Your response should contain only the lines running from the top of the data below through the line with "thumb mcp: (530, 580)", both included. Pictures must be omitted.

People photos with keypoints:

=-=-=

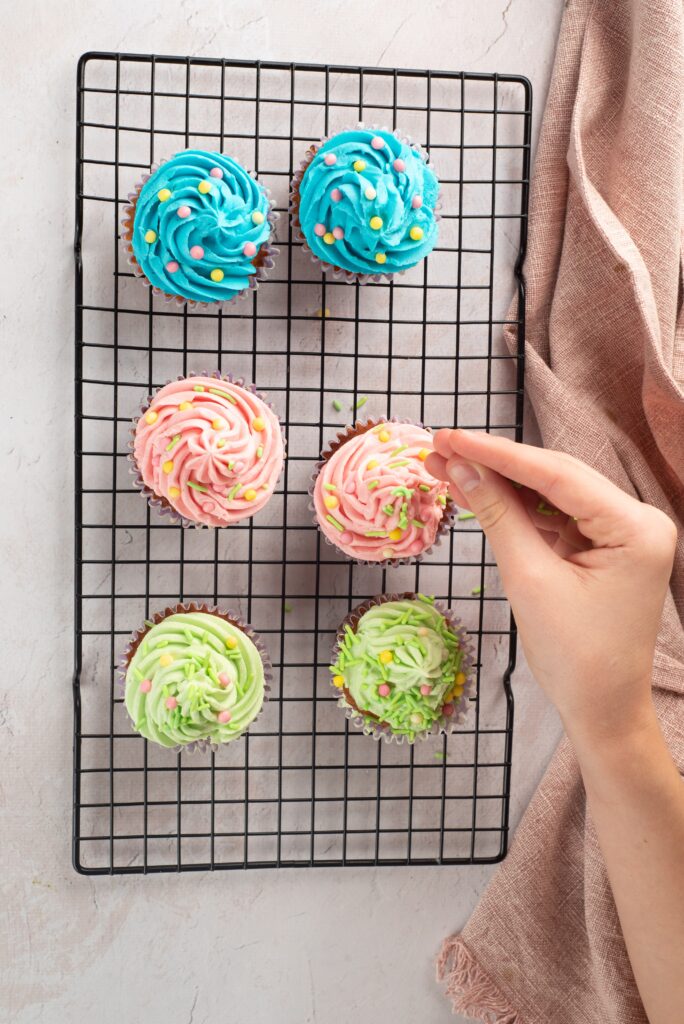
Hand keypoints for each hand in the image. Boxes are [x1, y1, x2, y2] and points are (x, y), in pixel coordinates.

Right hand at [426, 429, 676, 742]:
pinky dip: (513, 510)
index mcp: (636, 528)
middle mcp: (636, 521)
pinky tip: (474, 494)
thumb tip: (462, 468)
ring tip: (445, 469)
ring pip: (549, 495)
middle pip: (554, 477)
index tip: (450, 437)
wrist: (601, 711)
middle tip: (440, 448)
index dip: (498, 453)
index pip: (557, 475)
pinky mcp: (600, 547)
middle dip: (494, 464)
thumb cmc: (576, 657)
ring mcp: (619, 533)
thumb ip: (498, 516)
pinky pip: (551, 518)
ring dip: (498, 485)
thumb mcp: (530, 580)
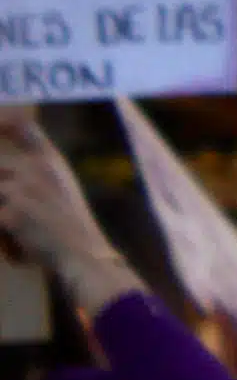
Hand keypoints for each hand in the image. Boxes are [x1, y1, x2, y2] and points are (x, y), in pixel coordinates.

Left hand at [0, 110, 133, 319]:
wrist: (85, 257)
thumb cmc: (72, 230)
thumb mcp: (60, 192)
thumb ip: (32, 180)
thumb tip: (5, 186)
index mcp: (52, 161)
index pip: (23, 127)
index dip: (4, 122)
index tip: (1, 123)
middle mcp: (37, 168)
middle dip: (0, 193)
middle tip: (9, 210)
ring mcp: (22, 188)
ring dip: (0, 218)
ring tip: (15, 236)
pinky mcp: (10, 212)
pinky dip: (3, 240)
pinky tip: (19, 250)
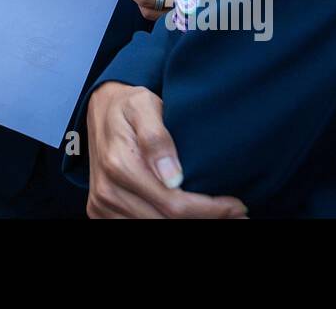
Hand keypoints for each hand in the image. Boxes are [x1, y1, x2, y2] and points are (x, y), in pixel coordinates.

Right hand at [85, 83, 246, 218]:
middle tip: (235, 213)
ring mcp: (103, 204)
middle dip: (206, 219)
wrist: (99, 109)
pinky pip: (136, 228)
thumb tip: (173, 177)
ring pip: (154, 230)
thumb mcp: (144, 105)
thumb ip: (156, 137)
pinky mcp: (101, 212)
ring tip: (216, 215)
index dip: (210, 210)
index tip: (236, 206)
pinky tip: (187, 215)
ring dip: (188, 224)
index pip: (174, 204)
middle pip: (167, 223)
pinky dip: (165, 223)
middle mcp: (108, 190)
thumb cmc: (128, 106)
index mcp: (120, 165)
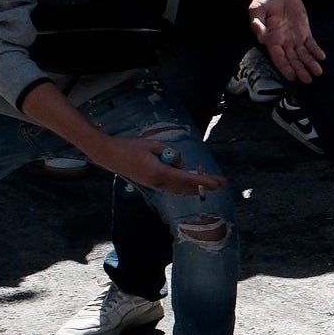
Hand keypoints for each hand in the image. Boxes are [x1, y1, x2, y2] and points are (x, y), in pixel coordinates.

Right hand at [96, 132, 226, 198]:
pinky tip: (193, 189)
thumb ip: (171, 154)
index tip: (217, 183)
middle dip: (205, 185)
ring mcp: (155, 185)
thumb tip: (181, 164)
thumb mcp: (154, 145)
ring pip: (180, 189)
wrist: (111, 156)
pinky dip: (185, 188)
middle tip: (222, 184)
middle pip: (187, 186)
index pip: (187, 178)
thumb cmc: (131, 148)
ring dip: (196, 187)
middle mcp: (159, 182)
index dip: (204, 181)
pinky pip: (173, 188)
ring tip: (212, 185)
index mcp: (160, 172)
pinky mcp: (152, 184)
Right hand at [247, 0, 326, 83]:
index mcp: (271, 39)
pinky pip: (311, 43)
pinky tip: (321, 57)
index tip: (291, 76)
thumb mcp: (256, 9)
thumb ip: (257, 23)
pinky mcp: (303, 30)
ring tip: (318, 72)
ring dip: (310, 63)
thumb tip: (260, 37)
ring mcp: (294, 37)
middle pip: (292, 59)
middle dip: (300, 70)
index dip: (285, 67)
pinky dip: (316, 50)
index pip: (278, 57)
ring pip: (303, 54)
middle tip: (308, 80)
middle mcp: (283, 41)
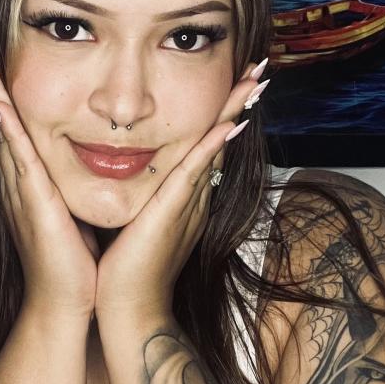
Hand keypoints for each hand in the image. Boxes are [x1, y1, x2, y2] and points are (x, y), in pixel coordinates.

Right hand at [0, 30, 98, 319]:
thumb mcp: (76, 210)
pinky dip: (4, 124)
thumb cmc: (76, 262)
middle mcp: (18, 178)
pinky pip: (16, 154)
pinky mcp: (32, 200)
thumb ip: (76, 184)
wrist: (68, 303)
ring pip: (0, 126)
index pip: (12, 121)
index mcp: (30, 178)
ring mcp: (20, 187)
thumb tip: (97, 162)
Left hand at [94, 63, 264, 321]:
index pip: (205, 146)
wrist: (129, 314)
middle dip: (238, 103)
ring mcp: (187, 205)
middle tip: (259, 69)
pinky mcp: (173, 215)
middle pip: (218, 139)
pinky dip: (211, 146)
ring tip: (255, 80)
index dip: (220, 113)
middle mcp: (192, 198)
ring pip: (214, 148)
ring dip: (234, 112)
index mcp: (182, 198)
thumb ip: (143, 201)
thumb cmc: (126, 275)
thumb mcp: (136, 226)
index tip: (234, 84)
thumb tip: (134, 179)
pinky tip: (227, 123)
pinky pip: (196, 173)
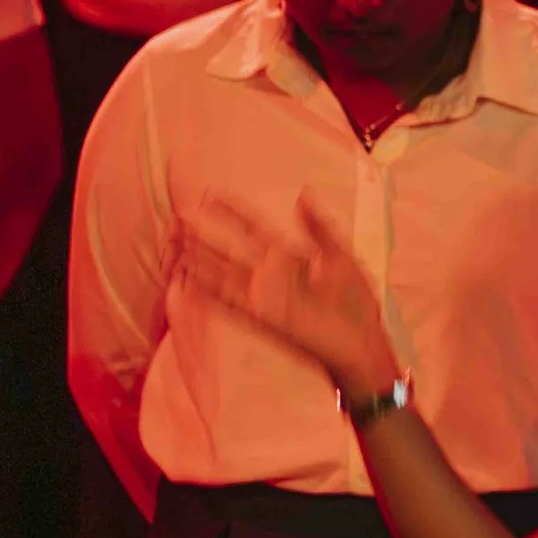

=-=-=

* Answer area *
Hand keypoints for each hand in the image. Boxes are [x1, y1, x2, y2] and points are (x, y), in pixel coordinates.

Right hand at [426, 429, 676, 742]:
pinky dip: (513, 510)
index mcp: (636, 528)
middle mcp: (636, 521)
pinky tip: (474, 494)
thumb tip: (462, 468)
ring tip: (445, 469)
ring pip: (549, 495)
middle pip: (554, 477)
index tip: (450, 437)
wrist: (601, 711)
middle tip: (440, 448)
index dip: (498, 453)
index pip: (557, 475)
pinky mcp: (600, 547)
middle dip: (494, 464)
thumb cmc: (576, 657)
ring mcp: (619, 533)
thumb ip: (498, 516)
pinky pip: (551, 518)
ring dip: (498, 485)
thumb mcp: (530, 580)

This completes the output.